Suite au départ des jeunes gens que nous observons du coin de l'œil en discutant, nous en arrivons vite à échanger nos souvenirs militaires. Le colonel est particulièrement intéressé par la bataille d’Austerlitz et la stratégie adoptée par l’Empereur pour l’emporter avec brio. Je réponds à ses questions et constate que Rose semble prendre un malin plaisir à mener Guillaume par le bout du nez. Ou plutôt des fesses car il la suit comme un petit chien alors qu’elle déambule et fait de grands gestes tandis qu’il semble emprunté et maladroit. Lorsqu’ils nous rejoignent, ils ne font aucun commentaire mais à peine ont-ils pris congés que Rose éclate de rire et m’interpelle en prenant place sur le canapé où était notre jeune invité il y a peu.

— Je crois que si vous me présentez ce genre de garçons, je vais vraiment beaucoup m’amuser à ces rendez-vous ! Quel divertissement !

— Comment ça, quel divertissement ? Il vous plaît, finalement ? la questionné-je sans comprendre où elle veut en venir.

— Certainement pas ! Pour une petite heure, c’est un plaisir, mais pour la vie, ayez pitié, épargnez-moi !

— Que s’est-il passé dans le jardin ? Il a été aussi pathétique qu’en présence de son père ? Pauvre garçon, s’il savait comme votre entrevue vous met dans une telle hilarité…

— Pathétique est presque un mot gentil… Mon Dieu, ce garçon est… niais, peu dégourdi et surtout totalement inintéressant, je n’y peux rien, moi ! Un garçon de mon âge, pourquoi pas, mais avec une vraie maturité, de la conversation, de la culture ! Le concernant… je n’ai même pas les mots.

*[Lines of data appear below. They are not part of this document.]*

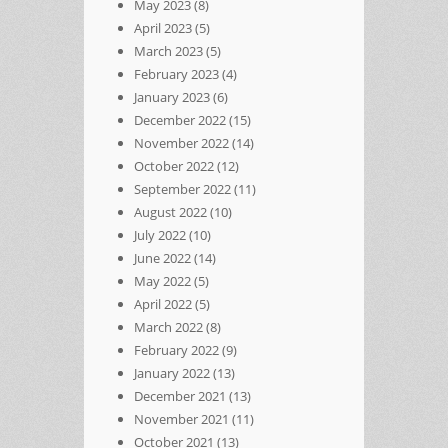
May 2023
(8)
April 2023
(5)
March 2023
(5)
February 2023
(4)
January 2023
(6)
December 2022
(15)
November 2022
(14)
October 2022
(12)
September 2022
(11)
August 2022
(10)
July 2022
(10)
June 2022
(14)
May 2022
(5)
April 2022
(5)
March 2022
(8)
February 2022
(9)
January 2022
(13)
December 2021
(13)
November 2021
(11)
October 2021
(13)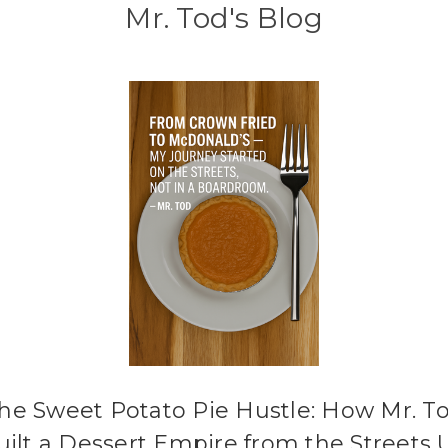
Mr. Tod's Blog
he Sweet Potato Pie Hustle: How Mr. T
uilt a Dessert Empire from the Streets 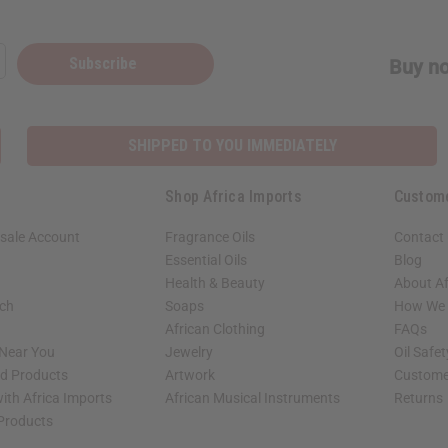
Subscribe
Buy no
SHIPPED TO YOU IMMEDIATELY
Shop Africa Imports
Custom
sale Account
Fragrance Oils
Contact
Essential Oils
Blog
Health & Beauty
About Af
rch
Soaps
How We H
African Clothing
FAQs
 Near You
Jewelry
Oil Safe
ed Products
Artwork
Custome
ith Africa Imports
African Musical Instruments
Returns
 Products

— A ce point-là ? rigolé-je. L’éducation militaire ne lui aurait donc pas réussi ? Son père a affirmé qu’il était mature pour son âge, pourtant. Est-ce que vous impliquez qu’on m’aurait menti ? En prenant quelqu’un de votre âge, je pensais avoir fait le bon choix pour ces rencontres arrangées

— Il faut croire que j’ai besoin d’autre chose que d’un garçon. Soit vous me trouvez un garçon avec… tout ce que n’a pas ce Guillaume, soit vous me trouvez un homme, un vrai, capable de ne pas me prendre pour une plante verte malgré son âge. J’allais dire un homme comme vous, mais sans les idées très rétrogades de la femme, vous voyez ? Plutôt agréable à regarder, pas stupide, avec du caractère et un instinct de protection. Il me faut du répondant mais de la douceur aussi. Je n’aimerais pas que ce soit la guerre au domaine.

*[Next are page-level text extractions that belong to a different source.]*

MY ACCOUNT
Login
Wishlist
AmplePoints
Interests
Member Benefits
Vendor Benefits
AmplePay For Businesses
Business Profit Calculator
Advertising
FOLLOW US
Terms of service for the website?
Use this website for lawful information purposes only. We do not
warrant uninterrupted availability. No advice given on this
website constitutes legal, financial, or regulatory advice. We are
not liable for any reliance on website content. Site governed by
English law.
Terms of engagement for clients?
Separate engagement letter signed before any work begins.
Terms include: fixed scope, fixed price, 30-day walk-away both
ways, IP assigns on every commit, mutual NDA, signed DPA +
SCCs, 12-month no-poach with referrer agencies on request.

Je ne sais pas quoi répondre à ça. Elle aimerait vraiment un homme comme moi ? C’est plutôt agréable à entendre, même si elle y a ajouté des petites piques. J’avoue que ça me touche qu’elle m’estime assez pour se servir de moi comme étalon de comparaison dans ses recherches. Par contre, ça n’augure rien de bon pour le rendez-vous de demain. En attendant, elle me fait une petite révérence et s’éclipse sans attendre de retour de ma part, laissant derrière elle ce parfum fruité qui m’enchante à chaque fois que je croise son chemin.